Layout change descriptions
● ● ● ● ●

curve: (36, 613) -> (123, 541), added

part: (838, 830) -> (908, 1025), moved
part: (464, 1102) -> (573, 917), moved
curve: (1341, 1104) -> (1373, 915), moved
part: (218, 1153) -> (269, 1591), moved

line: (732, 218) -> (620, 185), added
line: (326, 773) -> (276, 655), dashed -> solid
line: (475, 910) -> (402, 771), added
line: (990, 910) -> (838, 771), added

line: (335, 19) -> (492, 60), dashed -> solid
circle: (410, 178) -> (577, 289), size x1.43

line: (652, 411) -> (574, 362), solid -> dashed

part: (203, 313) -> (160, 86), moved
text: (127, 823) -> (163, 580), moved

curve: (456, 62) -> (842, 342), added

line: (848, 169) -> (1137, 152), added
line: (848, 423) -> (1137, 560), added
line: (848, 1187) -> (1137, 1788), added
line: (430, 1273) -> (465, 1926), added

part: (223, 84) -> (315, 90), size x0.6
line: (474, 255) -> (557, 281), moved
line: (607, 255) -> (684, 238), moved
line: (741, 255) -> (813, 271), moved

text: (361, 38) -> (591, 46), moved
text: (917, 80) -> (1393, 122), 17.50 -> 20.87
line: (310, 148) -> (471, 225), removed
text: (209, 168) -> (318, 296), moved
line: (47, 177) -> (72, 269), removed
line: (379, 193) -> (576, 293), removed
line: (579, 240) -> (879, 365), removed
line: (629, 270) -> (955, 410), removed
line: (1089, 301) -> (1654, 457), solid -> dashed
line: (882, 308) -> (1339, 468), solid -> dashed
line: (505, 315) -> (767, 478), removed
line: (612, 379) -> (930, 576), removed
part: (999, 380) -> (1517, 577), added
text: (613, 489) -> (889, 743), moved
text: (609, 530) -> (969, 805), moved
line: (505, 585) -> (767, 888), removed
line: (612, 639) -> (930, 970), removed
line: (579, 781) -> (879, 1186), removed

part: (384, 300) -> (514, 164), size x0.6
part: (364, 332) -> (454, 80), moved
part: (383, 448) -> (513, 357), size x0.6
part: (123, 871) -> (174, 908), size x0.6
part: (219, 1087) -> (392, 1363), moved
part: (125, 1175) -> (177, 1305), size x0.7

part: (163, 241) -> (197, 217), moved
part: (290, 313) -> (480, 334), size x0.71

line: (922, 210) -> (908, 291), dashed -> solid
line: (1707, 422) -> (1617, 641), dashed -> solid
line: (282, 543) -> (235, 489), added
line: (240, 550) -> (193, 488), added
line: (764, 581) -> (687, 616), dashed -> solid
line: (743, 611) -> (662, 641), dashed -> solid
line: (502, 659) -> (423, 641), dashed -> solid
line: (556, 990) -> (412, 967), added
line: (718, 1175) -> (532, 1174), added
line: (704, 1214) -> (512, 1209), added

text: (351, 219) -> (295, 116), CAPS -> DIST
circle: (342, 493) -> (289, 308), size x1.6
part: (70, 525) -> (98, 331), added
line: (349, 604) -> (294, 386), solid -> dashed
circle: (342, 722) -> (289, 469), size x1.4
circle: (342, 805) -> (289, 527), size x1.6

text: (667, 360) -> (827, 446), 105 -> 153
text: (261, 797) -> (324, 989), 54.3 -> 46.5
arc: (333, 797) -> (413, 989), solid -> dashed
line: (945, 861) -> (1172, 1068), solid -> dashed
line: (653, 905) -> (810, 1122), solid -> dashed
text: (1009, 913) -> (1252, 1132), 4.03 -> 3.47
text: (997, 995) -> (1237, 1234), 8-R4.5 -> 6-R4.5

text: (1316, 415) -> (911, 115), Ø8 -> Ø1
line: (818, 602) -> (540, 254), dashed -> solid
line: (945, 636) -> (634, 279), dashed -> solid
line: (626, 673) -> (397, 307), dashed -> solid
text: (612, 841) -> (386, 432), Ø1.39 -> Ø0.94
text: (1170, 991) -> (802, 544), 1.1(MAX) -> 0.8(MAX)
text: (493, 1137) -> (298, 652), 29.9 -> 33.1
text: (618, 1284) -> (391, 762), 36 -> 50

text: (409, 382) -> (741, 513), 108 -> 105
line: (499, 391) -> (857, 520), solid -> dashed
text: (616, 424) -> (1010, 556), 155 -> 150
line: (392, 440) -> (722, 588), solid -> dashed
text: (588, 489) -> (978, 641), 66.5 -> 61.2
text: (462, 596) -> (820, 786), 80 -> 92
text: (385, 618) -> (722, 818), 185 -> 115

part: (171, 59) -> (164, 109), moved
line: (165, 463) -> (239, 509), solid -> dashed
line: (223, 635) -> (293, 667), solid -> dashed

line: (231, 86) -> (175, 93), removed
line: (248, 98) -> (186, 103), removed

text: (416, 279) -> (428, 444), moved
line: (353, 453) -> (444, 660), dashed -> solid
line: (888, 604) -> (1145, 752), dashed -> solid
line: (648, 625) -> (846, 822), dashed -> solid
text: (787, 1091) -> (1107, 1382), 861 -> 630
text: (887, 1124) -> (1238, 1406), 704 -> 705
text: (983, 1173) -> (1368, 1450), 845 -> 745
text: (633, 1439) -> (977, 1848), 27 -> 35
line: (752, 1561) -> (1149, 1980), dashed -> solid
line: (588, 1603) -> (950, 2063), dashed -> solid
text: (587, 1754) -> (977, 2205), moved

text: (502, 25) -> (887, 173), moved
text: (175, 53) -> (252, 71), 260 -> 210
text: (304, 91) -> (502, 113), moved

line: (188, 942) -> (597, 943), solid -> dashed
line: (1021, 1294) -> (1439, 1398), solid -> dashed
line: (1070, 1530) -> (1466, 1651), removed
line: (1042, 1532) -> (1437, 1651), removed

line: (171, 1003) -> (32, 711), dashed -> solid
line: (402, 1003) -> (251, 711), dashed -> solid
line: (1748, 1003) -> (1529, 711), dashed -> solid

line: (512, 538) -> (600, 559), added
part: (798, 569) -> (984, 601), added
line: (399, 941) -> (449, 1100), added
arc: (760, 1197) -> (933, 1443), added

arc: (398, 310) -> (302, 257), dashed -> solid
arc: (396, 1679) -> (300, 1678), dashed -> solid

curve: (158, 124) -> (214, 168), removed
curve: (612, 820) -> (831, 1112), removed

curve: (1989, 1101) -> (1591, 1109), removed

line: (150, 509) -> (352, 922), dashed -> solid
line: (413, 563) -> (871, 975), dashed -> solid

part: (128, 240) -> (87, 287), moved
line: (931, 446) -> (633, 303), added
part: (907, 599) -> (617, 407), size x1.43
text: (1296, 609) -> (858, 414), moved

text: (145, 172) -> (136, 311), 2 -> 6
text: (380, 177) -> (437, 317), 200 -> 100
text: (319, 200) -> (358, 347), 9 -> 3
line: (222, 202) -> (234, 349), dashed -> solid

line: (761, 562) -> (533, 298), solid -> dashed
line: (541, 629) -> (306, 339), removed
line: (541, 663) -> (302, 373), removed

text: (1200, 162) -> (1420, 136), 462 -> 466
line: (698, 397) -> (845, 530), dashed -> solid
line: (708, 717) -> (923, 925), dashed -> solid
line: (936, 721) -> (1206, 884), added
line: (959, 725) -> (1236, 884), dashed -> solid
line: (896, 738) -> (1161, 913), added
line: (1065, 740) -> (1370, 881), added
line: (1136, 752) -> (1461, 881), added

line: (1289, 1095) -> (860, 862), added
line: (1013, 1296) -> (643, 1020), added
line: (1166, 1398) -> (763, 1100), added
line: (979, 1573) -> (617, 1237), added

● ● ● ● ●

* _YOUR TASK_
Every line in the data above has to be retyped exactly.

* _SOLUTION FOR THIS TASK_
curve: (36, 613) -> (123, 541), added

part: (838, 830) -> (908, 1025), moved
part: (464, 1102) -> (573, 917), moved
curve: (1341, 1104) -> (1373, 915), moved
part: (218, 1153) -> (269, 1591), moved

line: (732, 218) -> (620, 185), added
line: (326, 773) -> (276, 655), dashed -> solid
line: (475, 910) -> (402, 771), added
line: (990, 910) -> (838, 771), added

line: (335, 19) -> (492, 60), dashed -> solid
circle: (410, 178) -> (577, 289), size x1.43

line: (652, 411) -> (574, 362), solid -> dashed

part: (203, 313) -> (160, 86), moved
text: (127, 823) -> (163, 580), moved

curve: (456, 62) -> (842, 342), added

line: (848, 169) -> (1137, 152), added
line: (848, 423) -> (1137, 560), added
line: (848, 1187) -> (1137, 1788), added
line: (430, 1273) -> (465, 1926), added

part: (223, 84) -> (315, 90), size x0.6
line: (474, 255) -> (557, 281), moved
line: (607, 255) -> (684, 238), moved
line: (741, 255) -> (813, 271), moved

text: (361, 38) -> (591, 46), moved
text: (917, 80) -> (1393, 122), 17.50 -> 20.87
line: (310, 148) -> (471, 225), removed
text: (209, 168) -> (318, 296), moved
line: (47, 177) -> (72, 269), removed
line: (379, 193) -> (576, 293), removed
line: (579, 240) -> (879, 365), removed
line: (629, 270) -> (955, 410), removed
line: (1089, 301) -> (1654, 457), solid -> dashed
line: (882, 308) -> (1339, 468), solid -> dashed
line: (505, 315) -> (767, 478), removed
line: (612, 379) -> (930, 576), removed
part: (999, 380) -> (1517, 577), added
text: (613, 489) -> (889, 743), moved
text: (609, 530) -> (969, 805), moved
line: (505, 585) -> (767, 888), removed
line: (612, 639) -> (930, 970), removed
line: (579, 781) -> (879, 1186), removed

part: (384, 300) -> (514, 164), size x0.6
part: (364, 332) -> (454, 80), moved
part: (383, 448) -> (513, 357), size x0.6
part: (123, 871) -> (174, 908), size x0.6
part: (219, 1087) -> (392, 1363), moved
part: (125, 1175) -> (177, 1305), size x0.7

part: (163, 241) -> (197, 217), moved
part: (290, 313) -> (480, 334), size x0.71

line: (922, 210) -> (908, 291), dashed -> solid
line: (1707, 422) -> (1617, 641), dashed -> solid
line: (282, 543) -> (235, 489), added
line: (240, 550) -> (193, 488), added
line: (764, 581) -> (687, 616), dashed -> solid
line: (743, 611) -> (662, 641), dashed -> solid
line: (502, 659) -> (423, 641), dashed -> solid
line: (556, 990) -> (412, 967), added
line: (718, 1175) -> (532, 1174), added
line: (704, 1214) -> (512, 1209), added

text: (351, 219) -> (295, 116), CAPS -> DIST
circle: (342, 493) -> (289, 308), size x1.6
part: (70, 525) -> (98, 331), added
line: (349, 604) -> (294, 386), solid -> dashed
circle: (342, 722) -> (289, 469), size x1.4
circle: (342, 805) -> (289, 527), size x1.6

text: (667, 360) -> (827, 446), 105 -> 153
text: (261, 797) -> (324, 989), 54.3 -> 46.5
arc: (333, 797) -> (413, 989), solid -> dashed
line: (945, 861) -> (1172, 1068), solid -> dashed
line: (653, 905) -> (810, 1122), solid -> dashed
text: (1009, 913) -> (1252, 1132), 4.03 -> 3.47
text: (997, 995) -> (1237, 1234), 8-R4.5 -> 6-R4.5

text: (1316, 415) -> (911, 115), Ø8 -> Ø1
line: (818, 602) -> (540, 254), dashed -> solid
line: (945, 636) -> (634, 279), dashed -> solid
line: (626, 673) -> (397, 307), dashed -> solid
text: (612, 841) -> (386, 432), Ø1.39 -> Ø0.94
text: (1170, 991) -> (802, 544), 1.1(MAX) -> 0.8(MAX)
text: (493, 1137) -> (298, 652), 29.9 -> 33.1
text: (618, 1284) -> (391, 762), 36 -> 50

text: (409, 382) -> (741, 513), 108 -> 105
line: (499, 391) -> (857, 520), solid -> dashed
text: (616, 424) -> (1010, 556), 155 -> 150
line: (392, 440) -> (722, 588), solid -> dashed
text: (588, 489) -> (978, 641), 66.5 -> 61.2
text: (462, 596) -> (820, 786), 80 -> 92
text: (385, 618) -> (722, 818), 185 -> 115

part: (171, 59) -> (164, 109), moved
line: (165, 463) -> (239, 509), solid -> dashed
line: (223, 635) -> (293, 667), solid -> dashed

line: (231, 86) -> (175, 93), removed
line: (248, 98) -> (186, 103), removed

text: (416, 279) -> (428, 444), moved
line: (353, 453) -> (444, 660), dashed -> solid
line: (888, 604) -> (1145, 752), dashed -> solid
line: (648, 625) -> (846, 822), dashed -> solid
text: (787, 1091) -> (1107, 1382), 861 -> 630
text: (887, 1124) -> (1238, 1406), 704 -> 705
text: (983, 1173) -> (1368, 1450), 845 -> 745
text: (633, 1439) -> (977, 1848), 27 -> 35
line: (752, 1561) -> (1149, 1980), dashed -> solid
line: (588, 1603) -> (950, 2063), dashed -> solid
text: (587, 1754) -> (977, 2205), moved

text: (502, 25) -> (887, 173), moved
text: (175, 53) -> (252, 71), 260 -> 210
text: (304, 91) -> (502, 113), moved

line: (188, 942) -> (597, 943), solid -> dashed
line: (1021, 1294) -> (1439, 1398), solid -> dashed
line: (1070, 1530) -> (1466, 1651), removed
line: (1042, 1532) -> (1437, 1651), removed

line: (171, 1003) -> (32, 711), dashed -> solid
line: (402, 1003) -> (251, 711), dashed -> solid
line: (1748, 1003) -> (1529, 711), dashed -> solid

line: (512, 538) -> (600, 559), added
part: (798, 569) -> (984, 601), added
line: (399, 941) -> (449, 1100), added
arc: (760, 1197) -> (933, 1443), added

arc: (398, 310) -> (302, 257), dashed -> solid
arc: (396, 1679) -> (300, 1678), dashed -> solid

curve: (158, 124) -> (214, 168), removed
curve: (612, 820) -> (831, 1112), removed

curve: (1989, 1101) -> (1591, 1109), removed

line: (150, 509) -> (352, 922), dashed -> solid
line: (413, 563) -> (871, 975), dashed -> solid

part: (128, 240) -> (87, 287), moved
line: (931, 446) -> (633, 303), added
part: (907, 599) -> (617, 407), size x1.43
text: (1296, 609) -> (858, 414), moved

text: (145, 172) -> (136, 311), 2 -> 6
text: (380, 177) -> (437, 317), 200 -> 100
text: (319, 200) -> (358, 347), 9 -> 3
line: (222, 202) -> (234, 349), dashed -> solid

line: (761, 562) -> (533, 298), solid -> dashed
line: (541, 629) -> (306, 339), removed
line: (541, 663) -> (302, 373), removed

text: (1200, 162) -> (1420, 136), 462 -> 466
line: (698, 397) -> (845, 530), dashed -> solid
line: (708, 717) -> (923, 925), dashed -> solid
line: (936, 721) -> (1206, 884), added
line: (959, 725) -> (1236, 884), dashed -> solid
line: (896, 738) -> (1161, 913), added
line: (1065, 740) -> (1370, 881), added
line: (1136, 752) -> (1461, 881), added

line: (1289, 1095) -> (860, 862), added
line: (1013, 1296) -> (643, 1020), added
line: (1166, 1398) -> (763, 1100), added
line: (979, 1573) -> (617, 1237), added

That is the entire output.